Robustness tests for AI models. Continuous monitoring provides the opportunity to collect vast amounts of runtime behavioral data. A ModelOps system can then slice and dice data [11] to identify the weaknesses, failure patterns, and risky scenarios in the data. Robustness tests can help reassure AI Governance teams by showing a variety of scenarios being covered through this analysis.
Configurable risk policies and regulatory guidelines. Ability to configure a risk policy [8] for each of the model types to track through the lifecycle and setup of approval criteria will help Governance teams to ensure regulatory oversight of all the models getting deployed and maintained.
Autonomous Governance.

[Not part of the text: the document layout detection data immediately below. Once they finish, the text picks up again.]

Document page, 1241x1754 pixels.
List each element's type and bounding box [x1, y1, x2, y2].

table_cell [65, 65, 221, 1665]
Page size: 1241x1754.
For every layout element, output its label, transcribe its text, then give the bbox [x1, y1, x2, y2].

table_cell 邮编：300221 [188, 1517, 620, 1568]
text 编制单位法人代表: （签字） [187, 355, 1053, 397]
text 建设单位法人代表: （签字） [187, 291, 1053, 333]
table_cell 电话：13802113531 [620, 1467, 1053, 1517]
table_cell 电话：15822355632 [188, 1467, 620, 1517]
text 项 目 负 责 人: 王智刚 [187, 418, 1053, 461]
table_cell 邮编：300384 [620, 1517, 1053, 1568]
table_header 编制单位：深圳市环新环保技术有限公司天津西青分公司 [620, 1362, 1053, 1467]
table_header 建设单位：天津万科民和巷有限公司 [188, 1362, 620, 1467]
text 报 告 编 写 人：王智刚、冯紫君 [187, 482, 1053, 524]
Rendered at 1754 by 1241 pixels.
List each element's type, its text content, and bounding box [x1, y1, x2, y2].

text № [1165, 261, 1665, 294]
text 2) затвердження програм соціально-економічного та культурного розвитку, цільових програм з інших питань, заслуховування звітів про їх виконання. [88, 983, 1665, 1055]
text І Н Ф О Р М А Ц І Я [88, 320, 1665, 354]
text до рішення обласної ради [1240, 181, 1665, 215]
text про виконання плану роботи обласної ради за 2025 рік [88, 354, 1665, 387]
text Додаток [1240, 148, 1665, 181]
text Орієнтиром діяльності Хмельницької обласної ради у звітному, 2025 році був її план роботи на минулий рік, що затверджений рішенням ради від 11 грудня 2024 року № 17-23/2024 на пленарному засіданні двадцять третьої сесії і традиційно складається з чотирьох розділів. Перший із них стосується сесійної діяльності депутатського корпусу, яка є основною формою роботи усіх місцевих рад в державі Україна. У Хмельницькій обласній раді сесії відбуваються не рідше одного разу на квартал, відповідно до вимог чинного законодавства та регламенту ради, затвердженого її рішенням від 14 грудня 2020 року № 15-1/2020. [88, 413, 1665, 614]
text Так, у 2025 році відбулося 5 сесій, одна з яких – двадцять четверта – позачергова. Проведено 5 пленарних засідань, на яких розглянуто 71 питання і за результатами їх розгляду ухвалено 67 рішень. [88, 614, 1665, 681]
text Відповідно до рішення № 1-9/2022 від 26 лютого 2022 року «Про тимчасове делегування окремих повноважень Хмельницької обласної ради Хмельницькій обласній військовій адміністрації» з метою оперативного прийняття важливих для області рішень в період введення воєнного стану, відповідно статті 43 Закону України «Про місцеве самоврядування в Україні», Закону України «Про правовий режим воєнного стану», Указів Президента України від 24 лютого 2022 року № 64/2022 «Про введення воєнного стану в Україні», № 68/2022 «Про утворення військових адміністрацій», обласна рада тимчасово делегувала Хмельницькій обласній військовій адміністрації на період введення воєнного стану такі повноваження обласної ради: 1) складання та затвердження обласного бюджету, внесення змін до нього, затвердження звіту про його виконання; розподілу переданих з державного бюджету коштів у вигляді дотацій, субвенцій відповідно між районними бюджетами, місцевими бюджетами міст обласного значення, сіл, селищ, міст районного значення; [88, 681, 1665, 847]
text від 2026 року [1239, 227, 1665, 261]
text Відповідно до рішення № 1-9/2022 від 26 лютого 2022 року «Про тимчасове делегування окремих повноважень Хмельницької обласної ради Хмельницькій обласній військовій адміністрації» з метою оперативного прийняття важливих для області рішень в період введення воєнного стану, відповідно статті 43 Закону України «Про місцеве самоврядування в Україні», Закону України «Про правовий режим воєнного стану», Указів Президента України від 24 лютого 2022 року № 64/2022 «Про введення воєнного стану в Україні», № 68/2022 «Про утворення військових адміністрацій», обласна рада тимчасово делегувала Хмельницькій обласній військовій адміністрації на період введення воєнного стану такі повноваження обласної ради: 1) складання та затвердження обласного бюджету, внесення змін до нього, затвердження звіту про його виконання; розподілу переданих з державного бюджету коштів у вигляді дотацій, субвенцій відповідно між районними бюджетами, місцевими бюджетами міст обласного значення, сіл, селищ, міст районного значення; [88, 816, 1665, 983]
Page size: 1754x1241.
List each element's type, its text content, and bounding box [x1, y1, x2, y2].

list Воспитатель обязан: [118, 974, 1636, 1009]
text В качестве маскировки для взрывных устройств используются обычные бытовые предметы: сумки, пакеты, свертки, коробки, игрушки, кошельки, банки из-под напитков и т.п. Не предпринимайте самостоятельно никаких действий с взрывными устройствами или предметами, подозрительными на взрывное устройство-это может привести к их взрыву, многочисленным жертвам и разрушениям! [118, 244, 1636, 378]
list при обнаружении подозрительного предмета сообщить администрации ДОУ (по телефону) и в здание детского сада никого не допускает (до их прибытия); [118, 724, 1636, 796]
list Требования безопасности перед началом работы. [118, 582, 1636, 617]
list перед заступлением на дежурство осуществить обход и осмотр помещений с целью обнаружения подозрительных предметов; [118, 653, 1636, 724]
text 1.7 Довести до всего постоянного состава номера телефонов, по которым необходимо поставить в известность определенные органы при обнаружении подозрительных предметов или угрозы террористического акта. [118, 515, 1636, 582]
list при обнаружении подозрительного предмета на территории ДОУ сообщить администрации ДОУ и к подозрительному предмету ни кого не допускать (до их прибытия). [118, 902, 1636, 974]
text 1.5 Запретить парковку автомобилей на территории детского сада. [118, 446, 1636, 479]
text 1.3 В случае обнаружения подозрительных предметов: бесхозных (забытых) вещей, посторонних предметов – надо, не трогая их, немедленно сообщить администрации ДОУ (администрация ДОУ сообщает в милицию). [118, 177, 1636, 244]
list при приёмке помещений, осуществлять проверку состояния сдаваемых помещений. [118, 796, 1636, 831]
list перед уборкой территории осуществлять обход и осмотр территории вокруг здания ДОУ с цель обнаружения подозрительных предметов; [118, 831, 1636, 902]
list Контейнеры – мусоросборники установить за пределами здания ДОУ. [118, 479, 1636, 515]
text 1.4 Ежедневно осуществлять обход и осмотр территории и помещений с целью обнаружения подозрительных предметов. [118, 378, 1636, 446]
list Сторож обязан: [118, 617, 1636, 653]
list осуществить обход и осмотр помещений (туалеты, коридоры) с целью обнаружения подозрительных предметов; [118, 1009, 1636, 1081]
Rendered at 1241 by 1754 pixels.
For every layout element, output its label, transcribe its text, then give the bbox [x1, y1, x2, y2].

Taking this forward, we can have an intelligent system that can automatically govern models resulting in a self-regulated state of AI. This requires a Model Governance Controller looking at all the models being monitored, absorbing model validation reports, and looking for anomalous behavior to send warnings to the human to take look at the problematic models.

Conclusion

In this article, we’ve illustrated the challenges of Model Governance in both regulated and unregulated industries and demonstrated the need for an Industry Agnostic Model Governance for AI that can help us create self-regulated AI systems in the future. We argue that ModelOps, a new enterprise solution blueprint [2] being developed to operationalize AI is the best way to implement Model Governance capabilities in the organization. And then we listed the capabilities of a Model Ops system that can be useful for an effective and automated Model Governance in the enterprise.